Representatives from more than 40 sports had a chance to prove who the best amateur athletes in the state of Georgia were during the past two weeks.
After the last 2002 Georgia Games Championships gold medal was awarded Sunday, two key questions remained: When will the games be back in Augusta, and where will they go from here?
All that is certain is that next year's Georgia Games will be back in Atlanta, the site of 10 of the past 12 championships. No decision has been made as to where they will be held after that.
If the current rotation is maintained, the championships will remain in Atlanta in 2004 and will return to Augusta in 2005. But the Georgia Games Commission may alter that schedule, just as it did in 1999, when the event was staged outside of Atlanta for the first time in nine years.
Tammy Stout, executive director of the Greater Augusta Sports Council, suggested initiating a four-year pattern that would incorporate cities other than Atlanta and Augusta into the plans. Her proposal places the games in Atlanta every other year, in Augusta every fourth year and somewhere else the other year.
"The games should rotate around the state of Georgia," Stout said. "We need to begin a regular rotation around the state to really educate all the counties. We'll be looking at it again in the fall."
As far as this year's games went, most organizers were pleased with the overall success of the event.
"We wanted to make sure people from out of town got a positive image of athletics in Augusta, and we think we accomplished that," said Georgia Games Championship Manager Scotty McDuffy.

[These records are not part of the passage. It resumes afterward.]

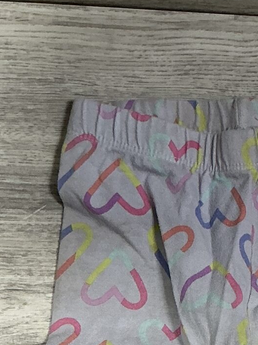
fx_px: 1053
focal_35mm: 106
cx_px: 329
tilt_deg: -83.6
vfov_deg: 17.2
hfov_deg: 13.5
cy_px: 474
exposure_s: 1/60
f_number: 1.8
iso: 50
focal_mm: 3
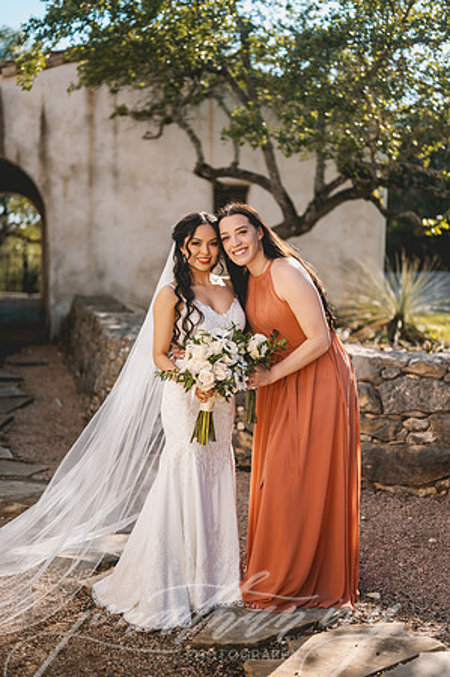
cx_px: 225
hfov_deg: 26.9
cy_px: 338
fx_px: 940
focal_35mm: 50
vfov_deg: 39.6
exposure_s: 1/2500
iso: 80
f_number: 1.8
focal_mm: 50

The expansion of the games from five to 10 days made it tougher on volunteers and organizers, McDuffy said, but allowed spectators a chance to view a wider array of sports.
Stout listed ice hockey and ice skating as two sports that the Georgia Games Commission may introduce in the future. With the NHL Atlanta Thrashers debuting in 1999 and a rising statewide minor league hockey presence, ice sports have grown more popular in Georgia in recent years.